Laboratory research on Moringa cardiovascular effects

o it increases the strength of blood capillaries, and reduces their permeability.

o the anthocyanosides given to rabbits, increased regeneration of rhodopsin, leading to fast dark adaptation.
o anthocyanosides also affect enzymes in retinal metabolism, including glucose-6-phosphatase and phosphoglucomutase.
o Moringa significantly protected vessel walls against the application of vacuum suction, another abhorrent pharmacological technique that eventually leads to the total failure of surface vessels.
o it inhibits experimentally induced edema, a measure of capillary protection.

o it protected the heart against the stress of prolonged exertion, through an activation of the enzyme lactic dehydrogenase.
o in the laboratory it inhibited cholesterol-induced atherosclerosis.


Therapeutic Uses.
Moringais used in Europe to treat a range of eye conditions such as night blindness, severe myopia, retinal disturbances of various kinds and chronic visual fatigue. This is discussed further in the section on the eye. The other and connected area of use is vascular disorders

o patients with blood purpurea and central nervous system circulation problems were successfully treated, as were patients suffering from anti-coagulating problems and varicose veins.
o Moringa anthocyanosides were used to treat 124 cases of arterial and venous problems and 10 cases of capillary fragility. The results were generally very satisfactory.
o investigations of its effects in cases of hyper-permeability of the capillaries, indicated a restoration of ionic balance to blood vessel walls and eliminated the protein seepage.

o good results have been found in conditions ranging from phlebitis to hypertension, as long as a capillary walls pathology was involved.
o it can in cases of some breakdown of capillaries in the kidney glomerulus. This may result from numerous conditions, including infection, traumatic injury, cancer and various vascular diseases. The major clinical sign is hematuria, and patients may gain a significant improvement while using bilberry if used early enough in the disease process.

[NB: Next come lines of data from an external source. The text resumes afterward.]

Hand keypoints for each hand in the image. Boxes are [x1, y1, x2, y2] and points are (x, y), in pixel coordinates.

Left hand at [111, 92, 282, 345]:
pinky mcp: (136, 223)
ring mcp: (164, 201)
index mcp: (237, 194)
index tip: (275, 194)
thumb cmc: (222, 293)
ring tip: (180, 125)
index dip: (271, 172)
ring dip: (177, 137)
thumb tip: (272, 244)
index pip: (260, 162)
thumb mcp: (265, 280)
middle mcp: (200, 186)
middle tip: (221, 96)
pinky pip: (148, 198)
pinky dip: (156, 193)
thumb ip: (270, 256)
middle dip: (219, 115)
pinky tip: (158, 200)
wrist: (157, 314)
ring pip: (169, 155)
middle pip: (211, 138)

o it stimulates peripheral circulation.
o disorders of the vessels in the conjunctiva of diabetics are helped.
o it has been used in the management of retinal hemorrhage during prolonged anticoagulant therapy.
o Moringa can be of benefit for varicose veins and related conditions, anywhere a vascular astringent is indicated.
o as a safe anti-coagulation in the treatment or possible prevention of thrombosis.
o for the treatment, and relief of, capillary rigidity and permeability-related pathologies such as hypertension, advanced diabetes, arteriosclerosis, purpurea or hemorrhages, brain circulation disorders, kidney hematuria, bleeding gums, etc.



Moringa can act as a vasoconstrictor and anti-inflammatory

Therapeutic Uses.

o external and internal hemorrhoids, hemorrhoidal bleeding, inflamed and bleeding hemorrhoids, inflammation and bleeding of the vicinity around the rectum, before and after the surgical removal of hemorrhoidal knots, proctitis, pruritus ani and anal fissures. It decreases inflammation and pain, also strengthening the capillaries.
o Circulation disorders of the legs improve both subjectively and objectively. The heaviness in the legs symptom, varicose veins, varicose ulcers, phlebitis resulting from insufficient circulation, and associated symptoms, respond well.

o It has been used to accelerate post-operative recovery, especially where there was prolonged and heavy bleeding, or when anti-coagulant therapy was being administered, or in patients suffering from phlebitis.
o post thrombotic syndrome, venous circulatory disturbances such as chilblains, peripheral circulatory edema, varicophlebitis, pregnancy- related varicose veins, varicose ulcers, and postoperative venous disorders.
o retinal hemorrhages and diabetic retinopathy.